## YOUR GOAL
Locate every line in the items below that contains the word "What", and copy each such line in full.

## DATA TO EXAMINE
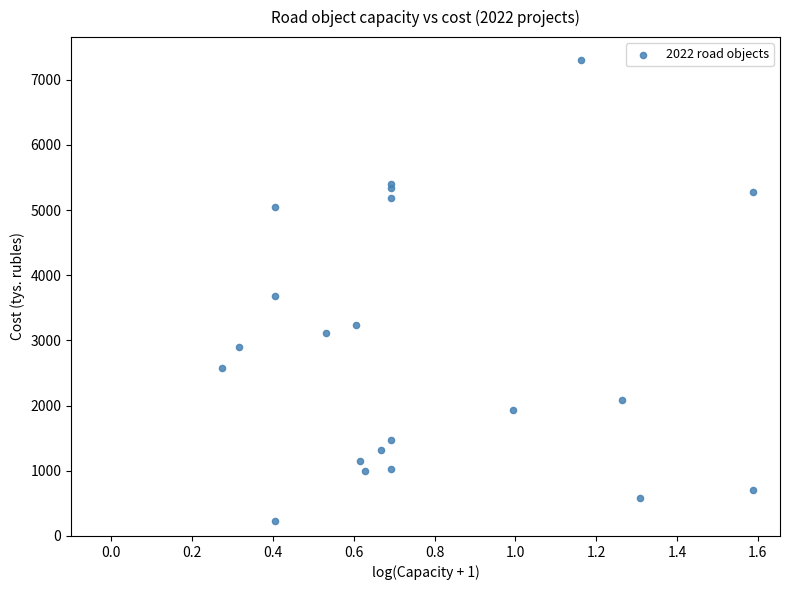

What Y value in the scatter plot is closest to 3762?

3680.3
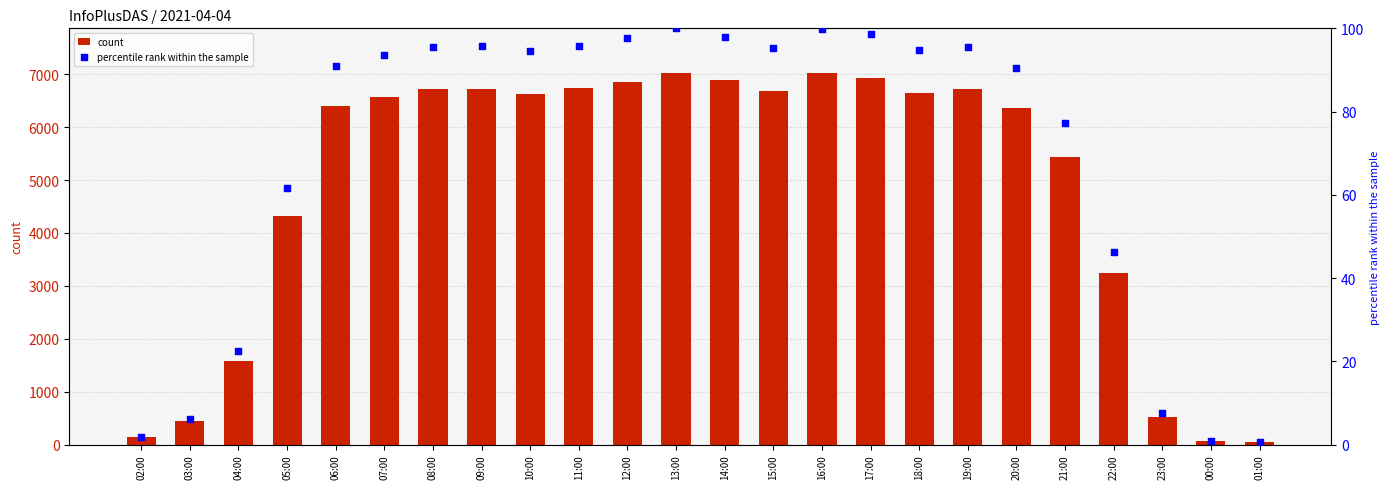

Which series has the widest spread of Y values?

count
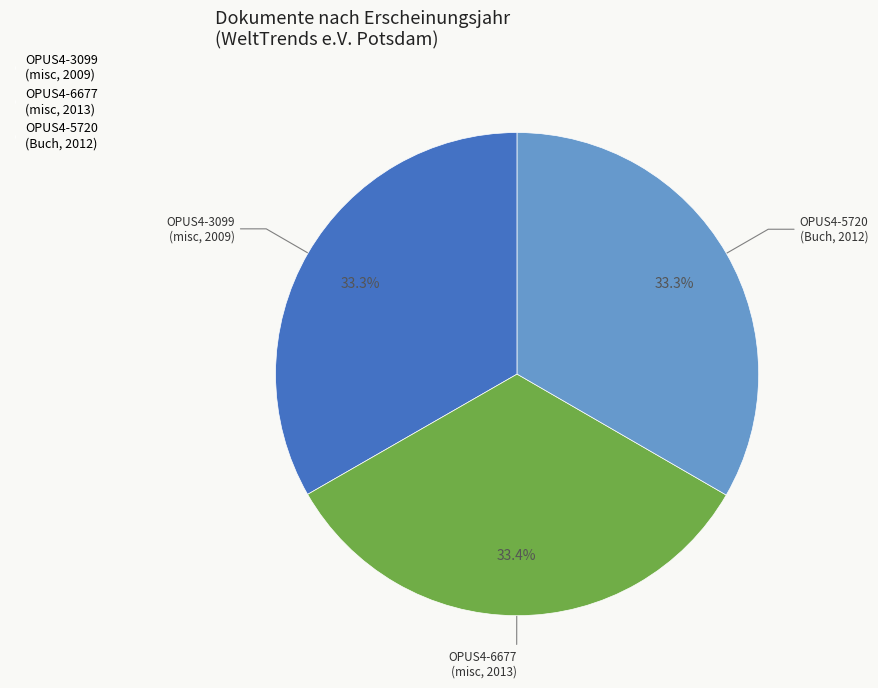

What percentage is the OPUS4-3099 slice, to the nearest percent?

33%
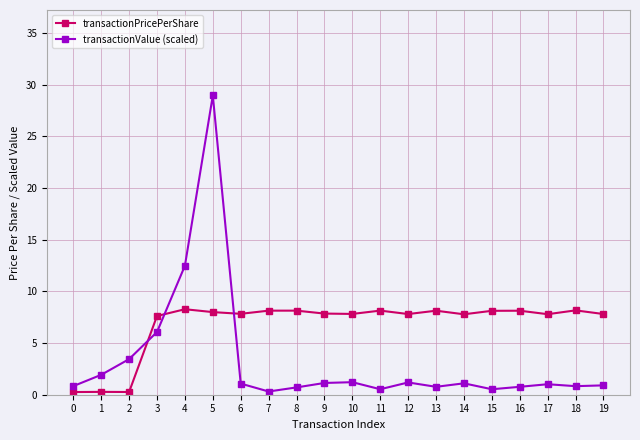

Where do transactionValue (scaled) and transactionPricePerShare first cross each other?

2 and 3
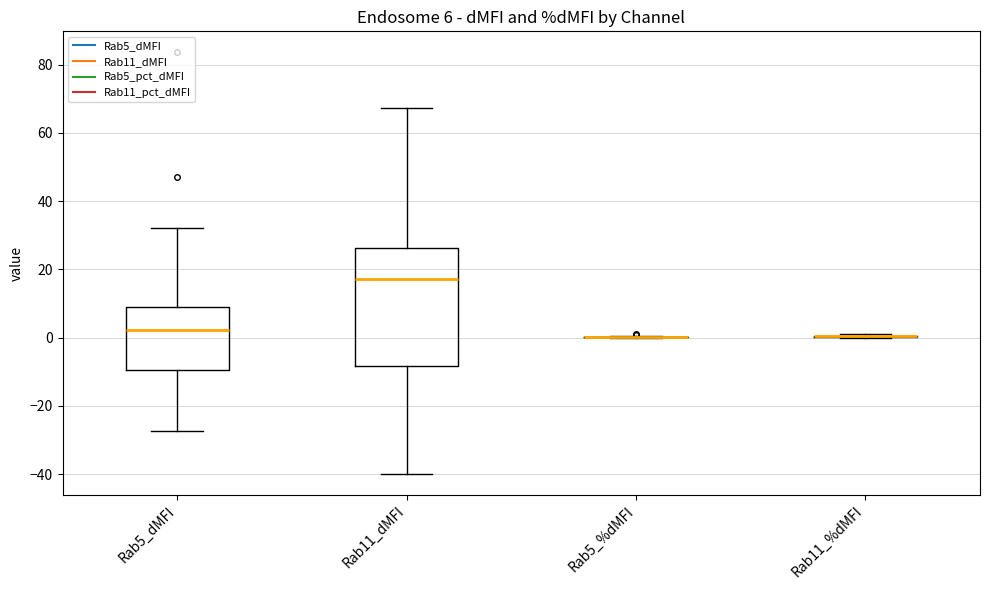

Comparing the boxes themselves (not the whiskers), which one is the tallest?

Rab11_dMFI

## RESPONSE
What Y value in the scatter plot is closest to 3762?
What percentage is the OPUS4-3099 slice, to the nearest percent?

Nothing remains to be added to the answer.